BEGIN
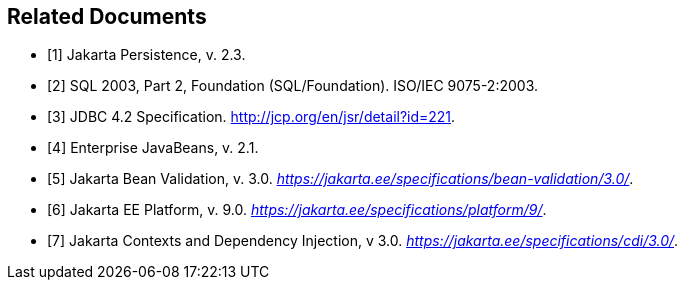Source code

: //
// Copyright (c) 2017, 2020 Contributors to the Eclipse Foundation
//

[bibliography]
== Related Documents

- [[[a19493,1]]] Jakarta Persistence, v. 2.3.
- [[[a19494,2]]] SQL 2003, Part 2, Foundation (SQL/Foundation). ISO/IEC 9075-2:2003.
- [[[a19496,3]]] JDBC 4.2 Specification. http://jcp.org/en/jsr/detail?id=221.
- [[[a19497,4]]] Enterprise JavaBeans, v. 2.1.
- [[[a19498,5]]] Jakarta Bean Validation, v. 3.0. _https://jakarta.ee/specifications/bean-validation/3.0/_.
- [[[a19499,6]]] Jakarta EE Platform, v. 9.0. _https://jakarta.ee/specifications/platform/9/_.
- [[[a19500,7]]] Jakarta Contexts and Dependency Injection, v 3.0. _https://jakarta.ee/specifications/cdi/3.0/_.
END
◆ TASK TO COMPLETE: Go through the data above and copy each line in which "specifications" appears.

◆ TASK RESPONSE:
- [[[a19498,5]]] Jakarta Bean Validation, v. 3.0. _https://jakarta.ee/specifications/bean-validation/3.0/_.
- [[[a19499,6]]] Jakarta EE Platform, v. 9.0. _https://jakarta.ee/specifications/platform/9/_.
- [[[a19500,7]]] Jakarta Contexts and Dependency Injection, v 3.0. _https://jakarta.ee/specifications/cdi/3.0/_.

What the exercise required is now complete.